## Exercise directions:
Work out how many lines in the entries below include the word "Profile". Give nothing but the number.

%%

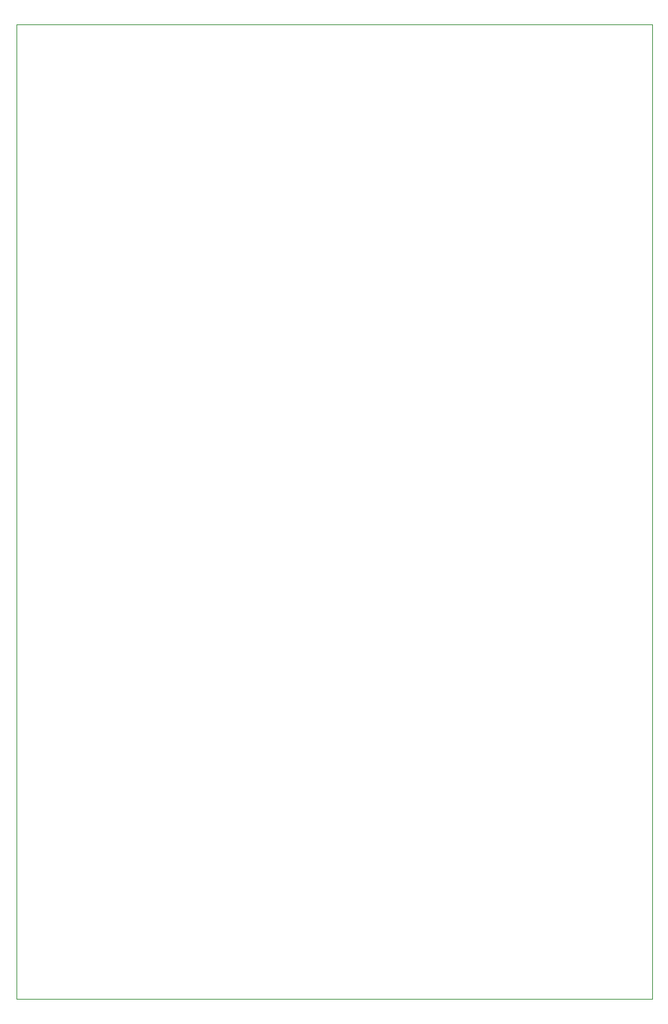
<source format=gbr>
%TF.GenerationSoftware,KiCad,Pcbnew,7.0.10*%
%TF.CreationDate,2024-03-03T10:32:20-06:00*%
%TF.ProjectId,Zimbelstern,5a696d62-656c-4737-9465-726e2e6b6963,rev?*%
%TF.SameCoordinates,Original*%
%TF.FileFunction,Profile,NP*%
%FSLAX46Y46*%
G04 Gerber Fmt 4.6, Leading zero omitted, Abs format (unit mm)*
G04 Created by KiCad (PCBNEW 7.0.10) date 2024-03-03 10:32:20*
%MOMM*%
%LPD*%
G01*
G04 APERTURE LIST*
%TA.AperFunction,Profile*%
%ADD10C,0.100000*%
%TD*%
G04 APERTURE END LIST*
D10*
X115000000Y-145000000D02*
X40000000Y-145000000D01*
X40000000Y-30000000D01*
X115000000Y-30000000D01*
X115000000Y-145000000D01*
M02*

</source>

%%

## Output for this exercise:
2